**TEXTO SELECIONADO**
Criada como um incentivo ao audiovisual, um dos setores da economia mais atingidos pela pandemia da Covid-19, a Lei Paulo Gustavo está gerando indignação no setor cultural de São Vicente, na Baixada Santista (SP), cidade que recebeu R$ 1.652.457,42 do Ministério da Cultura para contemplar projetos na área cinematográfica.

Após a divulgação da lista de candidatos habilitados e notas dos projetos, denúncias envolvendo casos irregulares e possíveis favorecimentos passaram a circular em grupos de whatsapp de agentes culturais da cidade.

O caso que mais gerou revolta está na linha de apoio à produção de obra audiovisual de curta-metragem ficcional. A quarta melhor nota foi concedida à Maktub Beauty, uma loja de cosméticos cujo CNPJ aponta como principal atividade “cabeleireiros, manicure e pedicure”. Como atividades secundárias estão ofícios alheios ao audiovisual: serviços combinados de escritório e apoio administrativo; atividades de cobranças e informações cadastrais; comércio varejista de cosméticos, produtos de perfumaria e de higiene pessoal. Todos esses dados estão disponíveis na internet, em sites que listam dados cadastrais das empresas.

Esse fato absurdo seria razão suficiente para o projeto ser desclassificado. Isso porque o edital diz que “o agente cultural que receber pontuação 0 em algum dos critérios será desclassificado do edital”. Como um dos critérios analisa justamente a “trajetória artística e cultural do proponente” é difícil imaginar como uma empresa com este perfil pode ostentar trajetória cultural.

Outros casos chamam a atenção pelos fortes indícios de conflito de interesses. Há relatos sobre “chefe de gabinete”, “esposa de comissionado” e “filha de comissionado” que se candidataram e receberam notas altas. Ou seja, pessoas que ocupam cargos políticos na prefeitura e parentes de comissionados podem ser contemplados por uma lei emergencial direcionada a remunerar quem ficou sem trabalho durante o período mais crítico da pandemia.

Embora questionáveis do ponto de vista ético, essas inscrições são permitidas pelo edital porque o veto a inscrições ficou restrito a quem tenha se envolvido diretamente na elaboração do edital; a membros da Secretaria Municipal de Cultura, da Câmara Municipal e do Poder Judiciário; e a parentes de servidor público do órgão responsável pelo edital. Ainda assim, há questionamentos se essa permissão não fere os preceitos constitucionais que regem licitações e contratos administrativos públicos, como as leis nº 8.666/93 e nº 14.133/2021.

É o que apontou Danilo Tavares, agente cultural da cidade, em vídeo publicado no instagram. Questiona ele: “a presença de indicados políticos em cargos comissionados, mesmo em outras secretarias, não coloca em xeque a integridade e imparcialidade do processo?”.

**CONJUNTO DE DADOS**
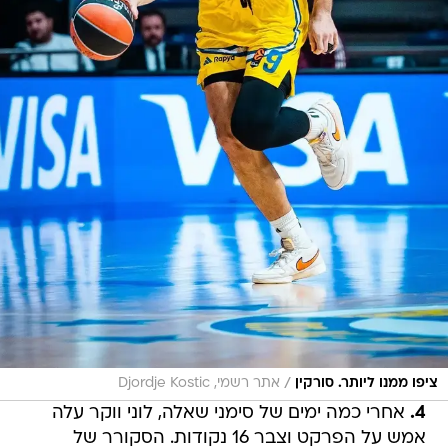
/
ציפו ממנו ליותר. סורקין
אתר רשמי, Djordje Kostic
4.
⁠ ⁠אחרי כמה ימים של סימני שאלה, לוני ווקר עלה
אמש על הפרקט וצבר 16 נקודות. הסקורר של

**SEU OBJETIVO**
De acordo com o texto sobre a Lei Paulo Gustavo, quanto São Vicente recebeu do Ministério da Cultura para projetos na área cinematográfica?

**RESPOSTA DO EXERCÍCIO**
R$ 1.652.457,42.